TASK PROMPT. Output the full listing below exactly; the images stay out.

RECORDED INFORMATION.
==========

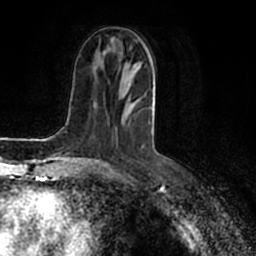
Breast MRI (dynamic contrast-enhanced), one axial slice; position 75 of 200 along the scan axis; cropped to one breast; dynamic contrast-enhanced series, time point 2 of 7 at this slice position (early post-contrast); 1.5 T; TE 2.2 ms, TR 4.6 ms; 256 × 256 image matrix, field of view 160 × 160 mm. Female patient.
Structures marked on this image (semi-automatically segmented with operator editing):
- enhancing-tissue mask used for the functional tumour volume (all voxels passing the contrast-enhancement thresholds inside the analysis volume; usually the tumour): bounding box (x1, y1, x2, y2) in pixels: (85, 57, 155, 160)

==========

RESULT FOR THIS TASK.
Breast MRI (dynamic contrast-enhanced), one axial slice; position 75 of 200 along the scan axis; cropped to one breast; dynamic contrast-enhanced series, time point 2 of 7 at this slice position (early post-contrast); 1.5 T; TE 2.2 ms, TR 4.6 ms; 256 × 256 image matrix, field of view 160 × 160 mm. Female patient.
Structures marked on this image (semi-automatically segmented with operator editing):
- enhancing-tissue mask used for the functional tumour volume (all voxels passing the contrast-enhancement thresholds inside the analysis volume; usually the tumour): bounding box (x1, y1, x2, y2) in pixels: (85, 57, 155, 160)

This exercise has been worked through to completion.